Every once in a while it’s great to be reminded of the nice guys in rock. And where Kip Winger is concerned it’s hard to imagine any nicer.
Here’s a singer who could have packed in playing the music he loves a long time ago. Ridiculed on one of the biggest cartoons of its kind in the early 90s for nothing more than excelling in the lighter side of metal, he stuck to his guns.
When Winger ceased making commercial sense the band’s driving force might have been forced to mothball his band for a few years but he never lost sight of his roots or inspiration.
And when the time was right the singer, bass player, keyboardist and consummate performer came back all guns blazing with the same killer tunes and ‘take me as you find me’ philosophy which so divided the rock fraternity 20 years ago.
Crucially there’s a sense of integrity about Kip Winger in 2010. Hair metal is experiencing such a comeback that there’s a whole raft of acts from the late 80s and early 90s reforming, gigging and even recording. Five years ago who could have imagined Great White, Love/Hate, Tesla, Faster Pussycat, Enuff Z’Nuff and their ilk trekking all the way to Tyneside and playing to packed club size audiences?

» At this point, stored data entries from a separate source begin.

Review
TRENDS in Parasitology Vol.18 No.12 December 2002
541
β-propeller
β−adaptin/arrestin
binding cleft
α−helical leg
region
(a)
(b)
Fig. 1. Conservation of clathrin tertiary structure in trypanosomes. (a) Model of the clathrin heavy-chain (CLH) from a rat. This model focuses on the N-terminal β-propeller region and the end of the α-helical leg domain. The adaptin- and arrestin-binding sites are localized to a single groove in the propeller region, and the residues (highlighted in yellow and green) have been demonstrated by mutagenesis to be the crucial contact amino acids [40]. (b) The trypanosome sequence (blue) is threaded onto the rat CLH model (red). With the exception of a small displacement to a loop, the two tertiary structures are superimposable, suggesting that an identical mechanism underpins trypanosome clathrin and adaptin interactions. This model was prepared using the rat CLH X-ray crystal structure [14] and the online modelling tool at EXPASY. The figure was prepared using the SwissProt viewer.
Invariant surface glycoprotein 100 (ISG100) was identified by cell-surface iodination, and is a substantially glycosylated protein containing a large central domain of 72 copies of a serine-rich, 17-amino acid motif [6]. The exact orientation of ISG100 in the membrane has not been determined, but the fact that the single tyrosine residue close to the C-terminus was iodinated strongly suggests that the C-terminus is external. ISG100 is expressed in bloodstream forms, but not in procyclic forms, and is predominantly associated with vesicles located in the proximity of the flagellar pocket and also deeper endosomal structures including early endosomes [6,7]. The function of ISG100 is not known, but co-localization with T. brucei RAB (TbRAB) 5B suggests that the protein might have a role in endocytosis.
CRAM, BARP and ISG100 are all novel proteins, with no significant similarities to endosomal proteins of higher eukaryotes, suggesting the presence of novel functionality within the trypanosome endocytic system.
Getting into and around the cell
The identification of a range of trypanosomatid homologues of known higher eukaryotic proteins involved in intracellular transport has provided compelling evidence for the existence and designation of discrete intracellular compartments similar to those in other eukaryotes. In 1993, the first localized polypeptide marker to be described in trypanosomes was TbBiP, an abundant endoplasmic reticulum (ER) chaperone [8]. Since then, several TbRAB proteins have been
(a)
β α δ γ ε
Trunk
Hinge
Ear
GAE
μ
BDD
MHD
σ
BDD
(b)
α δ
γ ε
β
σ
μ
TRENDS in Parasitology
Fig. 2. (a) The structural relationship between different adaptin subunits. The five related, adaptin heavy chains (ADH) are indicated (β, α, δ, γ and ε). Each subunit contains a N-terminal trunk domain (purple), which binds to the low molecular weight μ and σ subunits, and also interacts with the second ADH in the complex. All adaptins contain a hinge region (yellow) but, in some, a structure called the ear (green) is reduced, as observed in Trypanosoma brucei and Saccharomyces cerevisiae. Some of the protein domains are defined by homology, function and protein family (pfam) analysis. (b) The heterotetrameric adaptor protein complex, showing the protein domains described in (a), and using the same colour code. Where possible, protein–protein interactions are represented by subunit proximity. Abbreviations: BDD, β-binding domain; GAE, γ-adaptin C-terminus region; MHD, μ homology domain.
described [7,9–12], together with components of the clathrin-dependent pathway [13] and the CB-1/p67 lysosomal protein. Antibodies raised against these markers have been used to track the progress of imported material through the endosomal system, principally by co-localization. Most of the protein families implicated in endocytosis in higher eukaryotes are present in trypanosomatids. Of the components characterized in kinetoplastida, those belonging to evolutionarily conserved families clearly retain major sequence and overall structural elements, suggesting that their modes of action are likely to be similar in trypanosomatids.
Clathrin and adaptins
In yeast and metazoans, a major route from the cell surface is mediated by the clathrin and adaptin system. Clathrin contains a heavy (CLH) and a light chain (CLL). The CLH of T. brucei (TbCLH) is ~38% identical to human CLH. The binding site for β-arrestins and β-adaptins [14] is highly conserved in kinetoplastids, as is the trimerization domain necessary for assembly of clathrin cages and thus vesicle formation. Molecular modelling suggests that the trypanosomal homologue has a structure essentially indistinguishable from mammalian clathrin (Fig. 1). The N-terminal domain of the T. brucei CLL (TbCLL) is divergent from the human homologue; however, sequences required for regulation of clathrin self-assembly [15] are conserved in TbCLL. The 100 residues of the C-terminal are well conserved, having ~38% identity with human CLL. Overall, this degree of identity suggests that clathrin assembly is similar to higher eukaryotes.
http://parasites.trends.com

That music is back in fashion but with Winger it was always more about the music than the image – whatever Beavis and Butthead might say. And unlike a good number of their peers this is a band still bursting with honest ambition, sensational new songs and an on-stage energy bands half their age would do well to match.
The four guys who took to a tiny Newcastle stage on Tuesday night weren’t doing it for the money – hell, they didn’t even have any merch after some kind of in-transit muck-up. And in the case of Whitesnake’s Reb Beach they can make a lot more elsewhere.
They’re not in it to trade on nostalgia despite a brilliant back catalogue – new album Karma is as good as anything we heard last year.
Maybe they’re in it to set the record straight and convince the MTV generation that they’re a great band after all.
But most of all they look like they’re in it to enjoy the thrill of the live show and see the whites of their fans’ eyes.
Kip Winger could have gone through the motions and still kept everyone inside Newcastle’s tight Academy II venue more than happy. He played the hits and the hits still sounded good.
But this was a show in every sense of the word. Delivered by showmen. With Kip to the fore.
The smile on his face was permanent. He found time to nip off stage mid-set and talk to a teenage fan wearing a Winger T-shirt. And he invited another fan on stage to belt out the Helter Skelter encore – happy to play second fiddle to a lad who was having the time of his life.
He chatted to local promoters, Academy staff, more and more fans and his mates on stage. And there was barely a note out of place. For someone who once shared a stage with Kiss, sold millions of records and enjoyed his status as a hair metal pin-up there was no hint of an ego and no sign of over confidence.
We’ve always loved Winger the band but now we truly respect Winger the man. A very nice man at that.